Try image processing with Python when asked for entertainment at a wedding ceremony

motivation

Image processing is a technology that can be used in various places. Even if it's a wedding entertainment. When I'm in my late twenties, my surroundings are married, so I'm conscious of it (sweat)

couple_afin.jpg

[Wedding / Wedding Table Set]( https://www.pakutaso.com/20130406108post-2650.html" Wedding / wedding table set ")

And weddings are sideshows

I want to improve quality even when I don't have time ... It will meet such needs. That's right for image processing.

The scope of this article covers "mapping between images" (corresponding to Practical Computer Vision Chapter 3). If you are an advanced image processor, please point out any mistakes.

Processing required for mapping between images

When preparing a photo for entertainment, it is necessary to compose the photo.

If you simply combine the photos, the photo will look strange.

The processing required there is as follows.

・ Image deformation ・ Embed the image well in the image ·Alignment ・ Alignment for panorama

Image processing technology required for each process

The elements required for image conversion processing are roughly divided as follows.

Screen Shot 2016-02-04 at 18.14.31.png

EECS 442 – Computer vision Conversation hour

・ Image scaling -Image scaling (asymmetric) ·rotation ・ Please see the figure on the far right as it cannot be explained in words.

The image is converted by combining these processes.

Here are some formulas that are important here.


\begin{pmatrix}
x'  \\
y'  \\
w'
\end{pmatrix}

=

\begin{pmatrix}
h_{11} & h_{21} & h_{31}\\
h_{12} & h_{22} & h_{32}\\
h_{13} & h_{23} & h_{33}
\end{pmatrix}


\begin{pmatrix}
x  \\
y  \\
w
\end{pmatrix}
\begin{matrix}
\boldsymbol{x'} = \boldsymbol{H}\cdot{\boldsymbol{x}}
\end{matrix}

The above equation shows that when a point is given as a vector, it is mapped to another space by multiplying it by a matrix that transforms that point.

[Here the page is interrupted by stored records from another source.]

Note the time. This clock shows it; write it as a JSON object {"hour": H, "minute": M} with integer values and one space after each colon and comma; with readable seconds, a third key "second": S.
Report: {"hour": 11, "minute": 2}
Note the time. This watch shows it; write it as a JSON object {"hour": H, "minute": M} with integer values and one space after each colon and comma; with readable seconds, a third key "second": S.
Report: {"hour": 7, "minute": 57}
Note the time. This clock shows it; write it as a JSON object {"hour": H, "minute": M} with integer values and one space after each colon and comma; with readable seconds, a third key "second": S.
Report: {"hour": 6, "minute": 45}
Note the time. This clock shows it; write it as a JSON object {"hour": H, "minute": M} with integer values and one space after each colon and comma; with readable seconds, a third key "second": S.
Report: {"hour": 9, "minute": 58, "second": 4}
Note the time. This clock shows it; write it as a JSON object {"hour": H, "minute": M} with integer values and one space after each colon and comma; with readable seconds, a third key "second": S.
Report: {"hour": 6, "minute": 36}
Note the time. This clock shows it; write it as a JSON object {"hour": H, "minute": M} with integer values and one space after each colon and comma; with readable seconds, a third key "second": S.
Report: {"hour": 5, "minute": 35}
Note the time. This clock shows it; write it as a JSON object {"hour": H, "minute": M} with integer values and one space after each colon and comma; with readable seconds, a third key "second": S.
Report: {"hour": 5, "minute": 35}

It doesn't make sense in words, so I'll put a figure below.

Screen Shot 2016-02-04 at 18.45.46.png

Lecture 16: Planar Homographies

It shows how it looks on the Pinhole camera when looking into an object from the Pinhole camera, and it shows that it is converted by multiplying the matrix H when expressing it as a plane image from the Pinhole camera.

Matrix H covers the basic image conversion processing described at the beginning. By finding the exhaustive matrix H, you can represent what it looks like on a Pinhole camera when you look into an object from a Pinhole camera, or you can represent an image on a plane from a Pinhole camera. This matrix H is called the homography matrix.

I will summarize it here.

Image conversion processing is required to create a composite photo. The image conversion process can be performed by using a homography matrix. By using the homography matrix, it is possible to reproduce an image that is diagonally moved from a plane or an image that is diagonally moved from a plane.

Homography matrix

Here we describe how to find the homography matrix.

Uses the Direct Linear Transfer algorithm.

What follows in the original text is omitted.